§ What is needed
Put the listing below into a JSON list of strings, one string per line, leaving out blank lines and the pictures.

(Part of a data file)
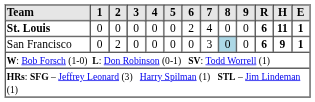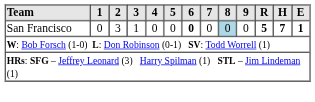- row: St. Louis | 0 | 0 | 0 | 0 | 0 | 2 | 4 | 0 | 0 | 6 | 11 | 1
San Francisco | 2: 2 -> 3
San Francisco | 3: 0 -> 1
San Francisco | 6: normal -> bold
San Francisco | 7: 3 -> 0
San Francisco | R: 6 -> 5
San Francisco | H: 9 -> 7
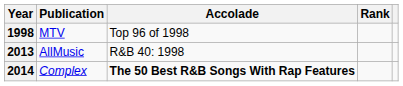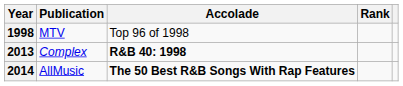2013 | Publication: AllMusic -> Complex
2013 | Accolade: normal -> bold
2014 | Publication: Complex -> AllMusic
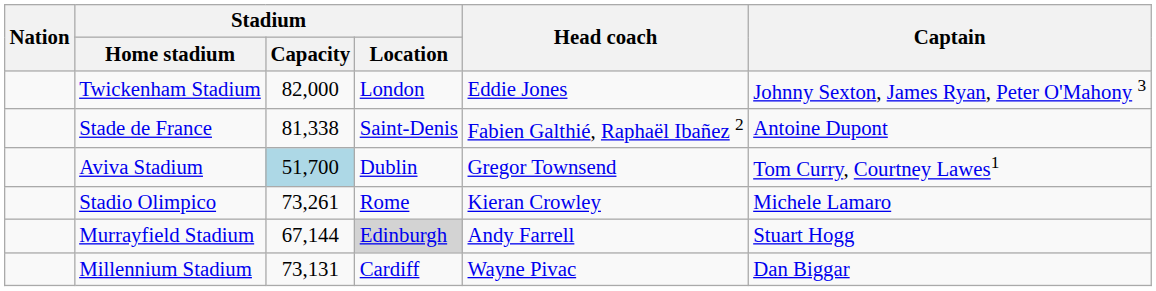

§ Answer to this exercise
[
  "- row: St. Louis | 0 | 0 | 0 | 0 | 0 | 2 | 4 | 0 | 0 | 6 | 11 | 1",
  "San Francisco | 2: 2 -> 3",
  "San Francisco | 3: 0 -> 1",
  "San Francisco | 6: normal -> bold",
  "San Francisco | 7: 3 -> 0",
  "San Francisco | R: 6 -> 5",
  "San Francisco | H: 9 -> 7",
  "2013 | Publication: AllMusic -> Complex",
  "2013 | Accolade: normal -> bold",
  "2014 | Publication: Complex -> AllMusic"
]